§ **SUPPLIED MATERIAL**
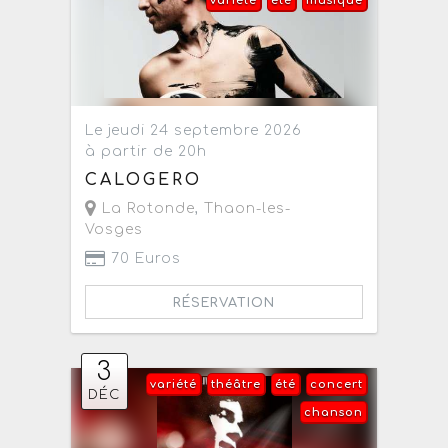
variété
été
musique
Le jeudi 24 septembre 2026
à partir de 20h
CALOGERO
La Rotonde
,
Thaon-les-
Vosges
70 Euros
RÉSERVATION
3
variété
théâtre
été
concert
DÉC
chanson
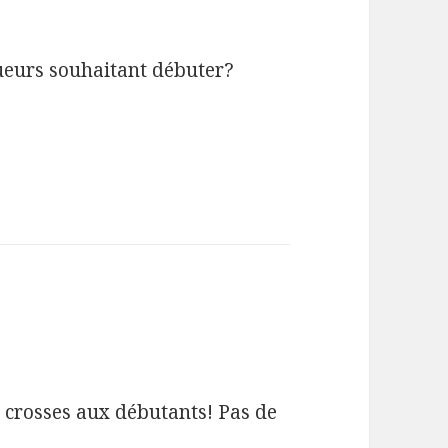
joueurs souhaitant débuter?
:
s crosses aux débutants! Pas de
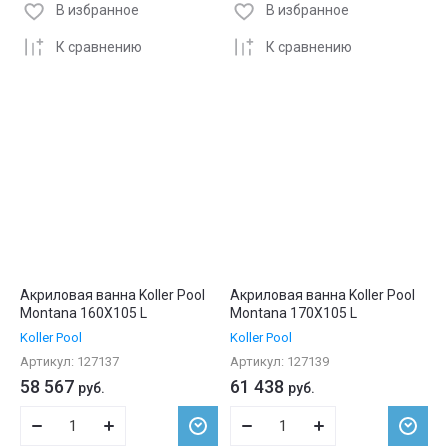
В избранное
В избранное
К сравнению
К сравнению
Акриловая ванна Koller Pool
Акриловая ванна Koller Pool
Montana 160X105 L
Montana 170X105 L
Koller Pool
Koller Pool
Артикул:
127137
Артикул:
127139
58 567
61 438
руб.
руб.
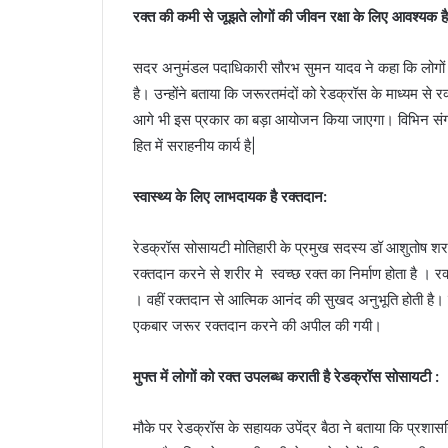
रक्त
की
कमी
से
जूझते
लोगों
की
जीवन
रक्षा
के
लिए
आवश्यक
है
सदर
अनुमंडल
पदाधिकारी
सौरभ
सुमन
यादव
ने
कहा
कि
लोगों
है।
उन्होंने
बताया
कि
जरूरतमंदों
को
रेडक्रॉस
के
माध्यम
से
रक
आगे
भी
इस
प्रकार
का
बड़ा
आयोजन
किया
जाएगा।
विभिन
सं
हित
में
सराहनीय
कार्य
है
|
स्वास्थ्य
के
लिए
लाभदायक
है
रक्तदान
:
रेडक्रॉस
सोसायटी
मोतिहारी
के
प्रमुख
सदस्य
डॉ
आशुतोष
श
रक्तदान
करने
से
शरीर
मे
स्वच्छ
रक्त
का
निर्माण
होता
है
।
रक
।
वहीं
रक्तदान
से
आत्मिक
आनंद
की
सुखद
अनुभूति
होती
है।
एकबार
जरूर
रक्तदान
करने
की
अपील
की
गयी।
मुफ्त
में
लोगों
को
रक्त
उपलब्ध
कराती
है
रेडक्रॉस
सोसायटी
:
मौके
पर
रेडक्रॉस
के
सहायक
उपेंद्र
बैठा
ने
बताया
कि
प्रशास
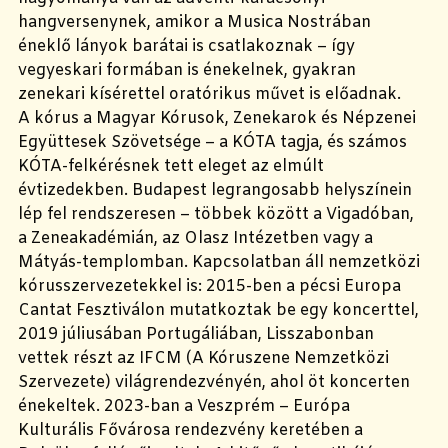
hangversenynek, amikor a Musica Nostrában
éneklő lányok barátai is csatlakoznak – így
vegyeskari formában is énekelnek, gyakran
zenekari kísérettel oratórikus művet is előadnak.
A kórus a Magyar Kórusok, Zenekarok és Népzenei
Együttesek Szövetsége – a KÓTA tagja, és számos
KÓTA-felkérésnek tett eleget az elmúlt
évtizedekben. Budapest legrangosabb helyszínein
lép fel rendszeresen – többek között a Vigadóban,
a Zeneakadémián, az Olasz Intézetben vagy a
Mátyás-templomban. Kapcsolatban áll nemzetközi
kórusszervezetekkel is: 2015-ben a pécsi Europa
Cantat Fesztiválon mutatkoztak be egy koncerttel,
2019 júliusában Portugáliában, Lisszabonban
vettek részt az IFCM (A Kóruszene Nemzetközi
Szervezete) világrendezvényén, ahol öt koncerten
énekeltek. 2023-ban a Veszprém – Európa
Kulturális Fővárosa rendezvény keretében a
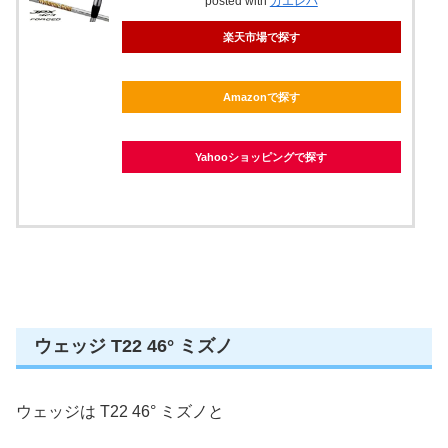
posted with
カエレバ
楽天市場で探す
Amazonで探す
Yahooショッピングで探す
ウェッジ T22 46° ミズノ
ウェッジは T22 46° ミズノと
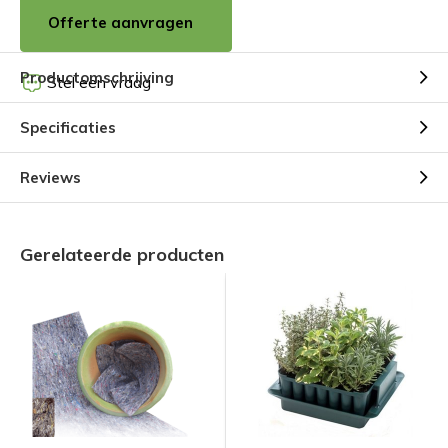
Offerte aanvragen
Productomschrijving
Stel een vraag
Specificaties
Reviews
Gerelateerde producten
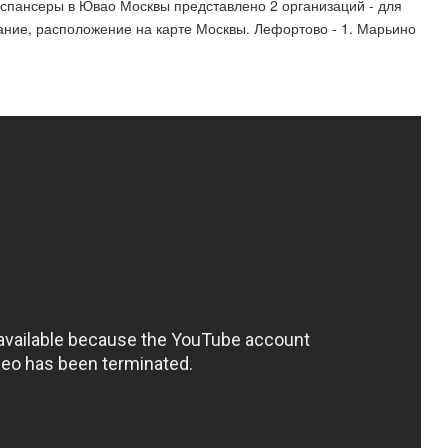
испансеры в Ювао Москвы представлено 2 организаций - для
ание, расположение на карте Москвы. Лефортово - 1. Марьино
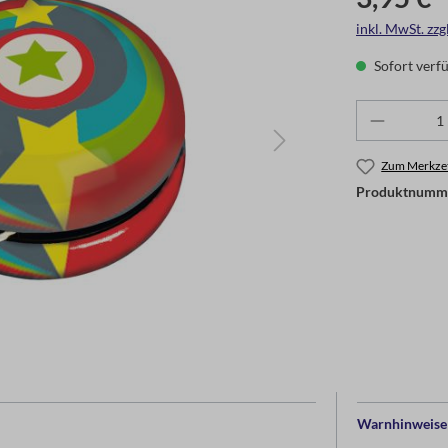
inkl. MwSt. zz
Sofort verfü
Zum Merkzet
Produktnumm
Warnhinweise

§ **EXERCISE AIM**
When you copy the entries, keep every word exactly as it stands and drop any pictures.

§ **RESULT OF THE TASK**
variété
été
musique
Le jeudi 24 septembre 2026
à partir de 20h
CALOGERO
La Rotonde
,
Thaon-les-
Vosges
70 Euros
RÉSERVATION
3
variété
théâtre
été
concert
DÉC
chanson
joueurs souhaitant débuter?
:
s crosses aux débutants! Pas de
В избранное
В избранное
К сравнению
К сравнению
Акриловая ванна Koller Pool
Акриловая ванна Koller Pool
Montana 160X105 L
Montana 170X105 L
Koller Pool
Koller Pool
Артикул:
127137
Артикул:
127139
58 567
61 438
руб.
руб.
रक्त
की
कमी
से
जूझते
लोगों
की
जीवन
रक्षा
के
लिए
आवश्यक
है
सदर
अनुमंडल
पदाधिकारी
सौरभ
सुमन
यादव
ने
कहा
कि
लोगों
है।
उन्होंने
बताया
कि
जरूरतमंदों
को
रेडक्रॉस
के
माध्यम
से
रक
आगे
भी
इस
प्रकार
का
बड़ा
आयोजन
किया
जाएगा।
विभिन
सं
हित
में
सराहनीय
कार्य
है
|
स्वास्थ्य
के
लिए
लाभदायक
है
रक्तदान
:
रेडक्रॉस
सोसायटी
मोतिहारी
के
प्रमुख
सदस्य
डॉ
आशुतोष
श
रक्तदान
करने
से
शरीर
मे
स्वच्छ
रक्त
का
निर्माण
होता
है
।
रक
।
वहीं
रक्तदान
से
आत्मिक
आनंद
की
सुखद
अनुभूति
होती
है।
एकबार
जरूर
रक्तदान
करने
की
अपील
की
गयी।
मुफ्त
में
लोगों
को
रक्त
उपलब्ध
कराती
है
रेडक्रॉस
सोसायटी
:
मौके
पर
रेडक्रॉस
के
सहायक
उपेंद्र
बैठा
ने
बताया
कि
प्रशास
hangversenynek, amikor a Musica Nostrában
éneklő lányok barátai is csatlakoznak – így
vegyeskari formában is énekelnek, gyakran
zenekari kísérettel oratórikus művet is előadnak.
A kórus a Magyar Kórusok, Zenekarok és Népzenei
Együttesek Szövetsége – a KÓTA tagja, és számos
KÓTA-felkérésnek tett eleget az elmúlt
évtizedekben. Budapest legrangosabb helyszínein
lép fel rendszeresen – többek között a Vigadóban,
a Zeneakadémián, az Olasz Intézetben vagy a
Mátyás-templomban. Kapcsolatban áll nemzetközi
kórusszervezetekkel is: 2015-ben a pécsi Europa
Cantat Fesztiválon mutatkoztak be egy koncerttel,
2019 júliusában Portugáliában, Lisszabonban
vettek részt az IFCM (A Kóruszene Nemzetközi
Szervezete) világrendezvényén, ahol öt koncerten
énekeltek. 2023-ban a Veszprém – Európa
Kulturális Fővárosa rendezvény keretében a
posted with
カエレバ
楽天市場で探す
Amazonで探す
Yahooショッピングで探す
ウェッジ T22 46° ミズノ
ウェッジは T22 46° ミズノと
Offerte aanvragen
Productomschrijving
Stel een vraag
Specificaties
Reviews
Gerelateerde producten
испансеры в Ювао Москвы представлено 2 организаций - для
ание, расположение на карте Москвы. Лефортово - 1. Марьино
inkl. MwSt. zz
Sofort verfü
Zum Merkzet
Produktnumm
Warnhinweise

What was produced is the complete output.